A través de la noche polar,  en una ballena volante 

A pesar de estos preliminares irreverentes, el vuelo en sí fue una experiencia magnífica. Ningún adjetivo menos elogioso concordaría con el paisaje sobre el cual flotamos durante cuatro indiscernibles días y noches del sol nocturno, ni con la nave que nos trasportaba. 
Desde que se abandonó la construcción de naves aéreas más livianas que el aire, el Zeppelin ha pasado a ser una curiosidad histórica, un monstruo anticuado como el dinosaurio. Representaba, lo mismo que el dinosaurio y por motivos similares, el último producto de una rama muerta de la evolución: era demasiado voluminoso, vulnerable y lento. Pero era un monstruo de suprema belleza, ídolo y fetiche de una nación que se entrega fácilmente a la idolatría. Con su forma de pez dorado gigantesco, medía desde una punta hasta la otra 240 metros, dos veces la longitud máxima de un campo de fútbol. Tenía 40 metros de altura, la altura de un edificio de doce pisos, o del campanario de una iglesia mediana. Su piel tersa y lustrosa de aluminio brillaba como plata, y su tersura ininterrumpida hacía que de lejos pareciera un animal vivo; una colosal y benévola Moby Dick del aire, que flotaba serenamente entre las nubes. 
La barquilla de los pasajeros (los alemanes la llaman «góndola», que resulta más poético) está situada debajo del cuerpo de la nave, cerca del frente. Alberga el puente del comandante y las habitaciones de los pasajeros, decoradas éstas con todo el lujo de un gran trasatlántico moderno. En el extremo posterior de la barquilla hay una puertecita, generalmente cerrada. Esta puerta da a un largo corredor oscuro que comunica con la región del misterio, el vientre de la ballena. Y es en verdad un lugar sumamente fantástico. 

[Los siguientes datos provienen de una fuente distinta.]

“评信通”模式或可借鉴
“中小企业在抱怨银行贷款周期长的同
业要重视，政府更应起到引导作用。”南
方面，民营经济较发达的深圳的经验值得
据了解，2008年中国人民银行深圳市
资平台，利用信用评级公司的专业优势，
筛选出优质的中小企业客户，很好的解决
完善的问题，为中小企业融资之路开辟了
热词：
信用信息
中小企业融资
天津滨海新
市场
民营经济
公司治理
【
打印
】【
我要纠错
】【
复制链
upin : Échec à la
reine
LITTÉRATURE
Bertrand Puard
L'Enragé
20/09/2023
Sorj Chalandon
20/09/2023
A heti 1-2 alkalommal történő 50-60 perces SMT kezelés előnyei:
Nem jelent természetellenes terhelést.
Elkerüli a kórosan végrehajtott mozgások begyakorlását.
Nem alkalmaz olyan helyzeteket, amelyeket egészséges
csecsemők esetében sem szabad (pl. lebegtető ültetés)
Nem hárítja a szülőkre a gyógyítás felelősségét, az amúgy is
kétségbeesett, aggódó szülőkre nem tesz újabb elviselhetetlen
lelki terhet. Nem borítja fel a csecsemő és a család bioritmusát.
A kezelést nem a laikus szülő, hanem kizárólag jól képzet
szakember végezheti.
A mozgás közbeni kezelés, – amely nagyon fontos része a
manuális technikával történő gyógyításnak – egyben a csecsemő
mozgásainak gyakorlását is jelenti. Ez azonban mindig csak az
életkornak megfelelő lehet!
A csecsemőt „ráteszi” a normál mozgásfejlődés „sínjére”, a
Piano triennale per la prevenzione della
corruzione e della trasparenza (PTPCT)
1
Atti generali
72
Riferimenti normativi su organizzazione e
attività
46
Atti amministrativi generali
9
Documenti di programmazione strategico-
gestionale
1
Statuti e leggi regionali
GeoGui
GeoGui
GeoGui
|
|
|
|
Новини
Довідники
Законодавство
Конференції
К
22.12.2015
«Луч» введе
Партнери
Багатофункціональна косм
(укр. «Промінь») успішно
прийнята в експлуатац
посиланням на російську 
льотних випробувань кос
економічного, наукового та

Todo ese espacio interior, más vasto que una catedral, pero estirado como un cigarro de 240 metros, está lleno de oscuridad, de olor de almendras amargas, y de un rumor apagado, grave, como el lento batir de las alas de invisibles murciélagos. El olor se debe a la presencia de gas cianhídrico, y el rumor al aleteo de los globos llenos de hidrógeno, que son las entrañas vitales de la ballena volante, sus vejigas natatorias, cuya liviandad mantiene en el aire la enorme estructura. Estos globos están dispuestos en dos filas a lo largo de todo el espacio interior, como peras gigantescas colgadas al revés, más o menos a quince metros de distancia entre sí. A la presión normal del aire, cuando la nave se encuentra en el suelo, cuelgan fláccidas, arrugadas y blandas, como los pechos oscilantes de las viejas brujas; pero cuando la nave asciende a las capas de aire rarificado, se inflan, se vuelven rotundas y tersas, y llenan de rumores el vientre de la ballena, como el chasquido de miles de látigos. Entre las hileras de globos corre un angosto y peligroso pasadizo, suspendido en el vacío y la oscuridad, que sólo tiene como baranda un cable vibrante, y debajo un abismo de veinte metros. Desde este pasadizo, se atiende a las necesidades de los globos, a la luz de lámparas de Davy, como las utilizadas en las minas, a causa del enorme peligro de una explosión.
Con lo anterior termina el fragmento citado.